Time Period3 Months [change]
DirectionMoves Together 
StrengthWeak
Accuracy94.96%
ValuesDaily Returns

X Financial Class  vs.  Midcap Growth Fund

 Performance 
       Timeline  
X Financial Class 

Risk-Adjusted Performance

5 of 100

 
Weak
 
Strong
Modest
Compared to the overall equity markets, risk-adjusted returns on investments in X Financial Class are ranked lower than 5 (%) of all global equities and portfolios over the last 90 days. Despite nearly weak basic indicators, X Financial reported solid returns over the last few months and may actually be approaching a breakup point.
Midcap Growth 

Risk-Adjusted Performance

0 of 100

 
Weak
 
Strong
Strong
Over the last 90 days Midcap Growth Fund has generated negative risk-adjusted returns adding no value to fund investors. In spite of fairly weak basic indicators, Midcap Growth showed solid returns over the last few months and may actually be approaching a breakup point.

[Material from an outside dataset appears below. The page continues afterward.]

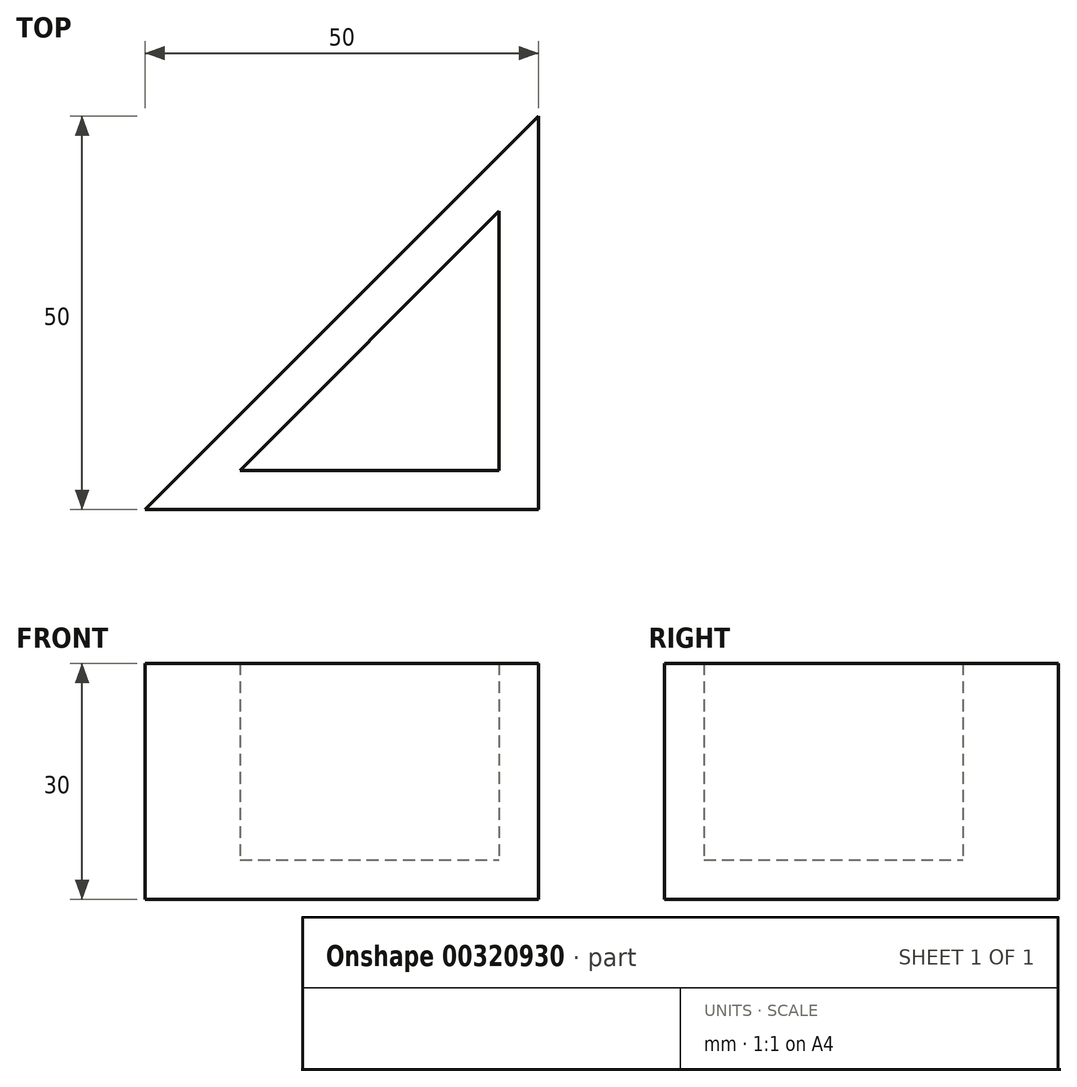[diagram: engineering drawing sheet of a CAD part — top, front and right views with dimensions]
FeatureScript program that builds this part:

X Financial and Midcap Growth Volatility Contrast

   Predicted Return Density   
       Returns  

Pair Trading with X Financial and Midcap Growth

The main advantage of trading using opposite X Financial and Midcap Growth positions is that it hedges away some unsystematic risk. Because of two separate transactions, even if X Financial position performs unexpectedly, Midcap Growth can make up some of the losses. Pair trading also minimizes risk from directional movements in the market. For example, if an entire industry or sector drops because of unexpected headlines, the short position in Midcap Growth will offset losses from the drop in Midcap Growth's long position.
The idea behind X Financial Class and Midcap Growth Fund pairs trading is to make the combined position market-neutral, meaning the overall market's direction will not affect its win or loss (or potential downside or upside). This can be achieved by designing a pairs trade with two highly correlated stocks or equities that operate in a similar space or sector, making it possible to obtain profits through simple and relatively low-risk investment.
Check out your portfolio center.
Note that this page's information should be used as a complementary analysis to find the right mix of equity instruments to add to your existing portfolios or create a brand new portfolio. You can also try the Idea Breakdown module to analyze constituents of all Macroaxis ideas. Macroaxis investment ideas are predefined, sector-focused investing themes.